WHAT NEEDS TO BE DONE →
The answer should be a single number: how many lines of the entries below hold the word "rēbus".

(Saved data entries)

Start of Block

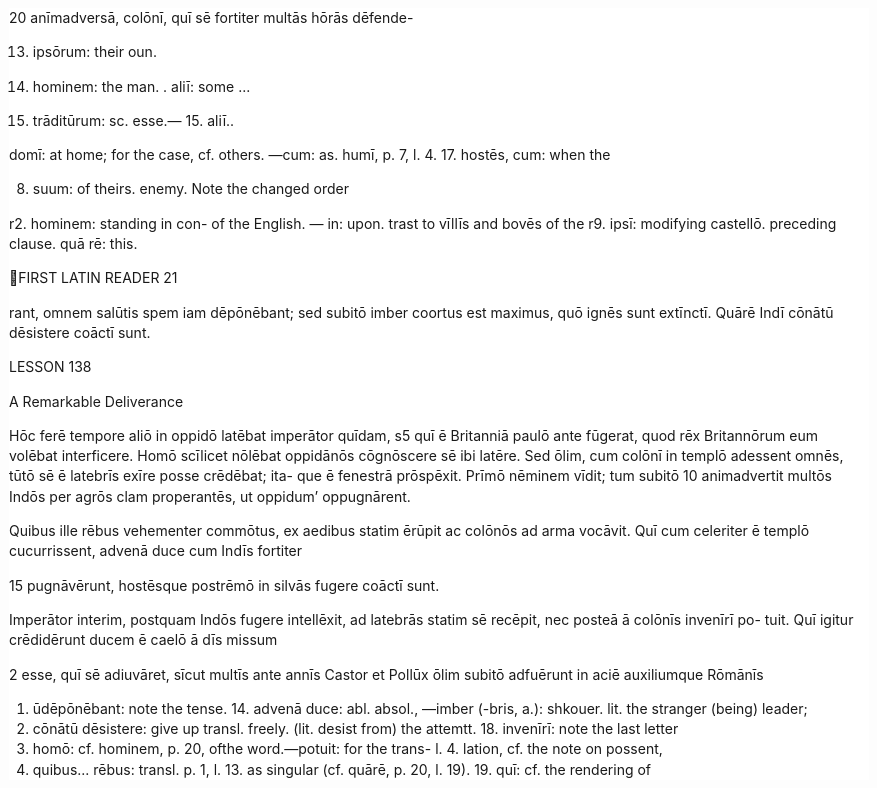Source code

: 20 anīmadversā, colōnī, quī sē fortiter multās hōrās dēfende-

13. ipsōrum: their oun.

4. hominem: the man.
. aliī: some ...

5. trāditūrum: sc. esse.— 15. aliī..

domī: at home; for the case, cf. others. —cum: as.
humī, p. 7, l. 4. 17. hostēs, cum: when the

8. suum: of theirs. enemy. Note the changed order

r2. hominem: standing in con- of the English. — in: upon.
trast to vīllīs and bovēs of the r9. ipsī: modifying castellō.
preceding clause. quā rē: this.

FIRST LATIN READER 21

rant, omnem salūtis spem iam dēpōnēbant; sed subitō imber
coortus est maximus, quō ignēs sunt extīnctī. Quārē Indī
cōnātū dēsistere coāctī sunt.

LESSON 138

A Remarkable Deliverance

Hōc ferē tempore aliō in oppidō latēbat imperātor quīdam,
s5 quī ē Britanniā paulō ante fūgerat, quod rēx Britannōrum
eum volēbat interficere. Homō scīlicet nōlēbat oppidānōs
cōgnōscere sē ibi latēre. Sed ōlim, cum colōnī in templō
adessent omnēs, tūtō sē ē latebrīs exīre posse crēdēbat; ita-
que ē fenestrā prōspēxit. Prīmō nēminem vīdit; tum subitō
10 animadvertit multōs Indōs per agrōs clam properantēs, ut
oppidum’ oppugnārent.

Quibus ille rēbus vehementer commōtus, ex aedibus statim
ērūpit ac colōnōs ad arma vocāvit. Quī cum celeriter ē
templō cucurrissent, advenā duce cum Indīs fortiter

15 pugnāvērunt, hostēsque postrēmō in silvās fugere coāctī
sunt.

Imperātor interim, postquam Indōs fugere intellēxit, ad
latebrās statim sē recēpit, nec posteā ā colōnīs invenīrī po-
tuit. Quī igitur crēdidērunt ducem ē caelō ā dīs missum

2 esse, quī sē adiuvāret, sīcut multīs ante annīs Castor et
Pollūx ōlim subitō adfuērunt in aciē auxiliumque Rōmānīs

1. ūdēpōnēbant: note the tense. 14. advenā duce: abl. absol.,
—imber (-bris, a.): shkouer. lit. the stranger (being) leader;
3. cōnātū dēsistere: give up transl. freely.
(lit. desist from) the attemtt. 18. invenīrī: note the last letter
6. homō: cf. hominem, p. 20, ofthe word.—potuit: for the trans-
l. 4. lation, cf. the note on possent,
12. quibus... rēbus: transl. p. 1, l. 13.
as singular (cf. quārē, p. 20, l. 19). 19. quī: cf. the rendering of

End of Block

OUTPUT FOR THIS EXERCISE →
2